The longlist for the most prestigious literary award in the UK has been announced – 22 titles on the longlist for this year’s Booker Prize. Actually I am surprised to see so many of the big players being passed over this year in favour of new blood – I approve of this and certainly the stuffy old Booker does need a fair old spring cleaning and updating. Prestigious perhaps, but also often pretentious – I get the impression as both a reader and a bookseller that this is often a judging panel which picks ‘literary’ fiction of the sort that will make them look ever so clever and cultured for picking it. There have been some more interesting, fresher and – gasp – more popular choices in recent years, with DBC Pierre’s Vernon God Little or Arnudhati Roy springing to mind.
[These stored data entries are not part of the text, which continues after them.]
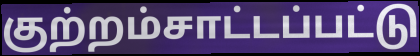
குற்றம்சாட்டப்பட்டு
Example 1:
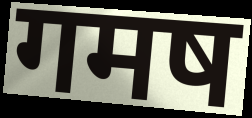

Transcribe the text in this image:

गमष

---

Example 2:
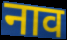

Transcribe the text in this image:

नाव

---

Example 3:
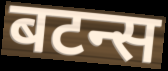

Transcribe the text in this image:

बटन्स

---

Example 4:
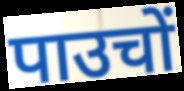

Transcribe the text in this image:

पाउचों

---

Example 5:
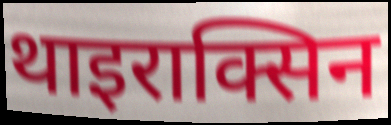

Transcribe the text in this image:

थाइराक्सिन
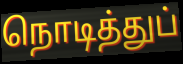
நொடித்துப்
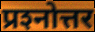
प्रश्‍नोत्तर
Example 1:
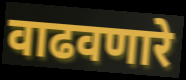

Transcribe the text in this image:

वाढवणारे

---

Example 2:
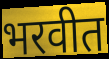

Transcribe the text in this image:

भरवीत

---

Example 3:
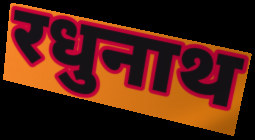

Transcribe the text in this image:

रधुनाथ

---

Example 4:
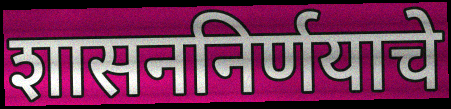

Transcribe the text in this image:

शासननिर्णयाचे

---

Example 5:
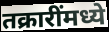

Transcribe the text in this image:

तक्रारींमध्ये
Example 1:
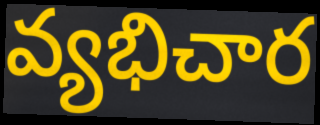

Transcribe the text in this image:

వ్యభిచార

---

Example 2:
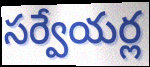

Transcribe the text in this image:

సర్వేయర్ల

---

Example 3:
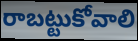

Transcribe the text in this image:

రాబట్టుకోవాలి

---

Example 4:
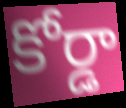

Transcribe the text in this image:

కోర్డా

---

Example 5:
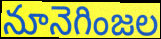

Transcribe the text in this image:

నూనెగింజల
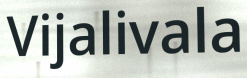
Vijalivala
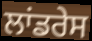
ਲਾਂਡਰੇਸ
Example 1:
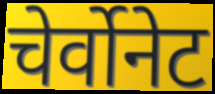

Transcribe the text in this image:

चेर्वोनेट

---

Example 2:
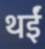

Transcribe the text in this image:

थईं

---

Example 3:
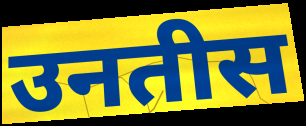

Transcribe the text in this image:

उनतीस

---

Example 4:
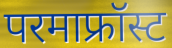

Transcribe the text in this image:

परमाफ्रॉस्ट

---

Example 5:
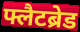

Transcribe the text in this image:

फ्लैटब्रेड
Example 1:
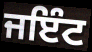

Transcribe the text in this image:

ਜਇੰਟ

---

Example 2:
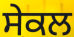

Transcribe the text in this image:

ਸੇਕਲ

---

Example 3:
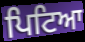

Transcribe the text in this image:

ਪਿਟਿਆ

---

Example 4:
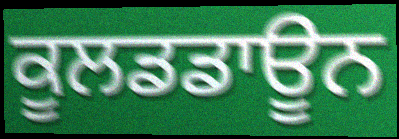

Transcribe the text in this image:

ਕੂਲਡਡਾਊਨ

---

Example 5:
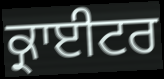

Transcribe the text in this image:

However once more the unspoken rule of the literary snobs has been enforced – there are no genre titles in here. There are, as pretty much always, no Science Fiction, Horror, Crime or Romance novels. Why is this? The Booker is set up to select from the last year’s FICTION, looking for good writing. It does not proscribe the genres in the rules, yet every year it discriminates against them.
Now, I am not calling for an opening of the floodgates – plenty of genre titles are workmanlike at best and not worthy of consideration – but then I could say the same of bestselling and ‘literary’ fiction (what do they mean? No-one can properly quantify this but they still use it. I think they are afraid to explain it because it reveals that the only distinction is one of snobbery). However, if you set up a fiction prize to pick the finest writing then why do you discriminate automatically against so many genres and authors (and by inference their millions of readers)??? This is the literary equivelant of apartheid and is despicable and indefensible. Why, for instance, is Neal Stephenson’s stunning piece of prose, Quicksilver, not on the list? In my professional opinion it could trounce most of the books on the longlist for style, wit, invention, erudtion, scholarly accuracy and wonder, easily the equal of Umberto Eco. Yet this literary masterpiece is not in there, because, I believe, it is tarred with the genre label. No wonder the genre fans and writers have their own awards, such as the Edgars or CWAs for Crime, the Bram Stoker or the Arthur C Clarke Award (won of course by Quicksilver this year).
I have made this speech and many similar ones on far too many occasions. I’m tired of having to make this argument. I’m tired of arguing for something that should be obvious by rights. But I have a Dream.